Recently, Vodafone and TalkTalk suffered high profile data breaches making thousands of customers vulnerable to phishing attacks and fraud. Leakage of user credentials and personal information not only affects users, but also online retailers who are impacted by chargebacks on fraudulent transactions.
No doubt, security for online payments will be under the microscope once again in 2016. As new technologies continue to disrupt mobile payments and financial institutions and payment service providers still remain unsure of their responsibilities when it comes to fraud prevention, the time has come for the mobile commerce industry to reconsider its approach to security.
Shoppers vulnerable to fraud
With over 50% of all ecommerce internet traffic coming from mobile devices according to Shopify, users will be as vulnerable as ever to the possibility of fraud. In addition, a considerable percentage of shopping is now done on the move leading online retailers to make the shopping process, including checkout, quicker and user friendly.
So how can retailers, banks and payment service providers work together to strike an effective balance between creating a secure environment for users making online payments on their mobile devices and maintaining a good user experience, a degradation in which would inevitably contribute to a decline in check-out conversions?
Gartner has outlined three categories of applications and services that help enterprises secure m-commerce through user authentication: mobile app security; mobile environment security ;and mobile-friendly user authentication. While online retailers can take some measures in terms of the first two categories, they are limited in terms of strongly enforcing these; for instance they wouldn’t want to restrict usage to specific browsers or attempt to manage users’ devices. This leaves mobile-friendly user authentication as the main category for mobile commerce vendors to focus their security efforts on.

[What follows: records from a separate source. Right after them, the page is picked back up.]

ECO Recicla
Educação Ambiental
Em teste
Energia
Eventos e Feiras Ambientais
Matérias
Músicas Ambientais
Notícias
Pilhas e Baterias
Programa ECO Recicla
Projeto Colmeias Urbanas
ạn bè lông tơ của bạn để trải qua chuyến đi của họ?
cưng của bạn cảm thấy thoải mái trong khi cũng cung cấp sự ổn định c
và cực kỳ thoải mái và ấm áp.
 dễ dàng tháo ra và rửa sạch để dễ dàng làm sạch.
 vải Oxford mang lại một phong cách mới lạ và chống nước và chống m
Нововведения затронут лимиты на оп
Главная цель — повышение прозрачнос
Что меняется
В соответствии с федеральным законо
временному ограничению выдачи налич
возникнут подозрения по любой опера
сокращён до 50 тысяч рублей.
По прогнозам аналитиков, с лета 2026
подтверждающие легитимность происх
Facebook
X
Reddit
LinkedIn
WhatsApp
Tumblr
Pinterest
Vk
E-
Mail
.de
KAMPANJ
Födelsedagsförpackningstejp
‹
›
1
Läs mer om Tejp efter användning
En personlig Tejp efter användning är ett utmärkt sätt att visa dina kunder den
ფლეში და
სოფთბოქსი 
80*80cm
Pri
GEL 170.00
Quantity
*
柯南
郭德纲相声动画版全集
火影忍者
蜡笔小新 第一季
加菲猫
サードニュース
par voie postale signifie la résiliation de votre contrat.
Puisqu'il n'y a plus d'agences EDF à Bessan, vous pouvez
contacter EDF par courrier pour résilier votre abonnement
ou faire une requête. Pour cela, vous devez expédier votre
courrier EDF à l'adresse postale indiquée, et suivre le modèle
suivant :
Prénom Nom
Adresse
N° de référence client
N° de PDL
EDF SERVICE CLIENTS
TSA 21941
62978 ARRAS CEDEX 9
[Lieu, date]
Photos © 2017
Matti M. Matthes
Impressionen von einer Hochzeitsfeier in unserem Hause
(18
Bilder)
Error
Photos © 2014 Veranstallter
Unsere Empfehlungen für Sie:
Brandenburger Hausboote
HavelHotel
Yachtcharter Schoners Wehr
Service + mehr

Unfortunately, traditional login and password-based authentication is too outdated to cope with modern day security threats, and is a hindrance to users in terms of the experience on mobile. Such static passwords leave the door wide open for hackers as their fraudulent ambitions rely greatly on human nature; we all have too many passwords to keep track of, and either make simple ones or reuse the same password for multiple accounts.
Strong forms of authentication
Phone number verification, on the other hand, is a stronger form of authentication and provides a better user experience on mobile devices making it ideal for mobile commerce.
So, how does phone number verification work? Essentially, it is based on using a phone number as the user identity. Phone numbers are relatively expensive and time-consuming to fake, everyone has a number which is personal to them and they tend to retain for a long period of time and no additional hardware is required (which makes using mobile as a security tool more affordable). Phone number-based authentication differs from static passwords as it involves sending a one-time password (OTP) to a user via a separate means of communication (usually a text message or a voice call) which only the user has access to. And this one-time password expires within a short period of time.
For increased security, phone numbers can be combined with device identifiers to ensure that users have access to not only the phone number they use as identifiers but also the mobile devices they have registered for use with the application. In this scenario, push notifications can be used to send verification codes that are automatically consumed by the mobile commerce application to provide a seamless experience for users.
Should mobile security be a priority, even if at the expense of the customer experience? With only 67% of banks under the impression that providing security is a mandatory requirement and 48% of financial institutions admitting they act to mitigate the situation rather than provide a solution according to Kaspersky, the truth is that until law intervenes, mobile commerce vendors must take some of the responsibility for protecting themselves from chargebacks and their users from breach of personal information.